I'm in the midst of writing a post on oil elasticity and as such have been reviewing some interesting research on OPEC's website and happened upon the table below, which outlines projected population growth rates. Over the course of the next few weeks, we will be officially introducing our third duration, which we will call TAIL. This duration denotes investment themes of 3 years or more, and, as always, these themes will have a price attached to them. In the OPEC 2008 World Oil Outlook, which as an aside is an incredibly detailed publication, I found the attached table which outlines population levels and growth for the major regions around the world. Demographics are clearly in the TAIL, but will be moving into TREND and TRADE in the coming years. The table is outlined below:
There are a few key takeaways:
- There are two groups of regions: those taking share in the world population race and those losing share. The regions taking share include: Middle East and Africa, South Asia, OPEC, and South East Asia. The regions losing share include: North America, Western Europe, OECD Pacific, China, Other Europe, and the former Soviet Union.
- China is the nation losing the most share as it is projected to go from 20.2% of the world's population in 2006 to 17.7% of the world's population in 2030.
- OECD Pacific, FSU (the former Soviet Union), and Other Europe are the three regions that projected to decline in population from 2006 to 2030; and
- The three regions with the largest projected growth, Middle East and Africa, South Asia, and South East Asia, are currently 44% of the world's population and over the next ~20 years will contribute 73% of the world's population growth, or 1.2BN people.
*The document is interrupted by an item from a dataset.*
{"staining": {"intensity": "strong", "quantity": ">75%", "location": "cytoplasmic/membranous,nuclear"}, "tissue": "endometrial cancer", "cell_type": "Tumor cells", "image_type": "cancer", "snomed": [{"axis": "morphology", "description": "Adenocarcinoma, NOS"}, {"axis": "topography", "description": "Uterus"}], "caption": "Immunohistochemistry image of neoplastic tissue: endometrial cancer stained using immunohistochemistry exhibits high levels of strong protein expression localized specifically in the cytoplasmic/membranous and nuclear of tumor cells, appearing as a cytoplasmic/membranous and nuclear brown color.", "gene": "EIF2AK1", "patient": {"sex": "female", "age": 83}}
Over the course of the coming year, we will be write more TAIL notes, and many of these will have a demographic underpinning. The global population share shift has implications for consumer spending, energy use, geo-political risks, and product development, to name a few areas. Both investors and management teams that do not have their focus on the TAIL as it relates to demographic trends are ignoring important fundamental shifts that will drive markets for decades to come.